#MEAction UK has written a letter of complaint to Good Morning Britain in response to recent statements from Dr Hilary Jones on the programme, regarding the rehabilitation of long COVID patients. In his interview with Kate Garraway yesterday, Dr Jones recommended graded exercise as a strategy for those recovering from COVID-19.
There is now a large amount of consistent and robust evidence relating to the harmful effects of graded exercise therapy (GET) for people with ME, as well as growing evidence that a significant proportion of people are developing ME post-COVID. Advice such as that given on the programme yesterday is not only outdated, it has the potential to condemn thousands of post-COVID sufferers to a lifetime of disability.
Read more about the harm of graded exercise therapy here.
Read our letter:
FAO: Neil Thompson, Editor
Dear Mr Thompson,
#MEAction UK are deeply concerned by recent statements from Dr Hilary Jones on your programme, regarding the rehabilitation of long COVID patients. In his interview with Kate Garraway yesterday, Dr Jones recommended graded exercise as a strategy for those recovering from COVID-19.
As an organisation that campaigns for increased biomedical research into myalgic encephalomyelitis (ME) as well as improved patient care, we are only too well aware of the harm caused by graded exercise to people with ME. Myalgic encephalomyelitis (ME) affects 250,000 people in the UK and causes profound and disabling ill-health. Up to 80% of people with ME experience a post-infectious onset, and now a growing body of evidence suggests that thousands of post-COVID patients could go on to develop ME. Treatment of post COVID-19 patients and rehabilitation of COVID-19 sufferers needs to consider ME as a differential diagnosis and respond accordingly. This issue has been raised by Paul Garner, Professor of Infectious Diseases at Liverpool School of Tropical Medicine, in this British Medical Journal blog and highlighted in articles in The Atlantic, The Times and the New Scientist, among many others.
In a statement in July, NICE told doctors that graded exercise therapy may not be appropriate for treating post-viral fatigue in patients recovering from COVID-19. In that statement NICE said that it was aware of concerns relating to the use of graded exercise therapy (GET) in the management of post-viral fatigue in patients recovering from COVID-19. It also noted that its current advice on managing chronic fatigue may not be appropriate for this group of patients and acknowledged that it could also be out of date for other groups.1
“NICE’s guideline on ME/CFS [chronic fatigue syndrome] (CG53) was published in 2007,2 many years before the current pandemic, and it should not be assumed that the recommendations apply to people with fatigue following covid-19,” and added, “As the guideline is currently being updated, it is possible that these recommendations may change. The evidence for and against graded exercise therapy is one of the important issues the guideline committee is considering.”

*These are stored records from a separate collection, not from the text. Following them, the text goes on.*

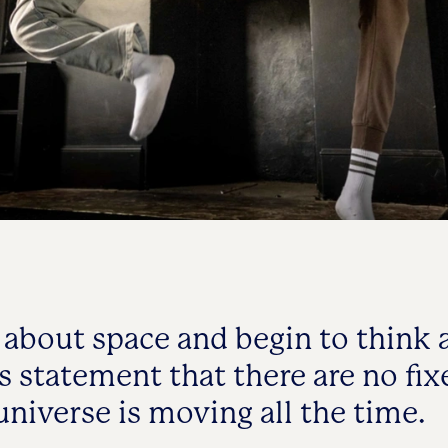
about space and begin to think 
s statement that there are no fix
universe is moving all the time.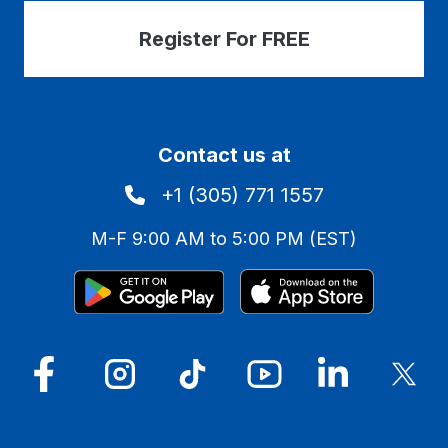
Register For FREE
Contact us at
+1 (305) 771 1557
M-F 9:00 AM to 5:00 PM (EST)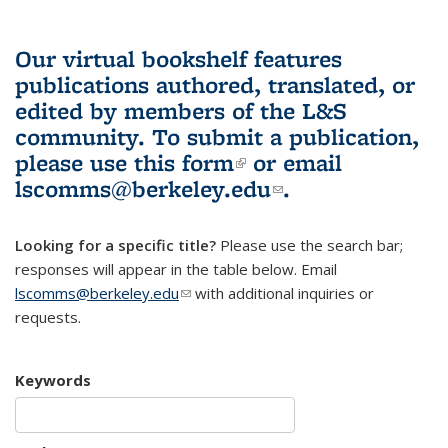
Our virtual bookshelf features
publications authored, translated, or
edited by members of the L&S
community.
To submit a publication,
please use
this form
(link is external)
or email
lscomms@berkeley.edu
(link sends e-
.
mail)
Looking for a specific title?
Please use the search bar;
responses will appear in the table below. Email
lscomms@berkeley.edu
(link sends e-mail)
with additional inquiries or
requests.
Keywords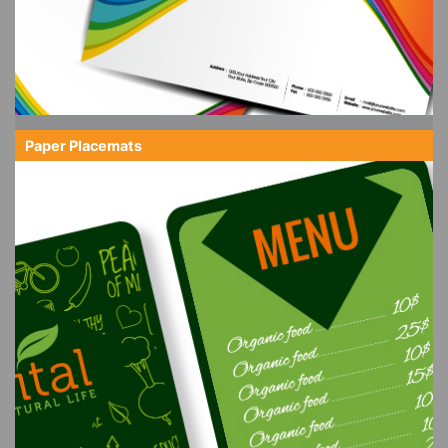
Paper Placemats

Given that there is now a large amount of consistent and robust evidence relating to the harmful effects of graded exercise therapy (GET), advice such as that given on your programme yesterday is not only outdated, it has the potential to condemn thousands of post-COVID sufferers to a lifetime of disability.
Good Morning Britain and Dr Jones have a duty to give good advice and I am sure wish to do long COVID patients a genuine service. Dr Jones and GMB must issue a retraction of the advice he gave yesterday, warn about potential harm from Graded Exercise and urgently consult with an ME specialist such as Dr Charles Shepherd or a member of Physios for ME, both of whom would I am sure be more than happy to advise him. You should also consider approaching either Professor Garner or Dr Nina Muirhead, both of whom have expertise and experience in the field of post-viral fatigue, for an interview. Failing that please ensure a guest with an informed understanding of the impact of exercise is invited to give viewers a second opinion.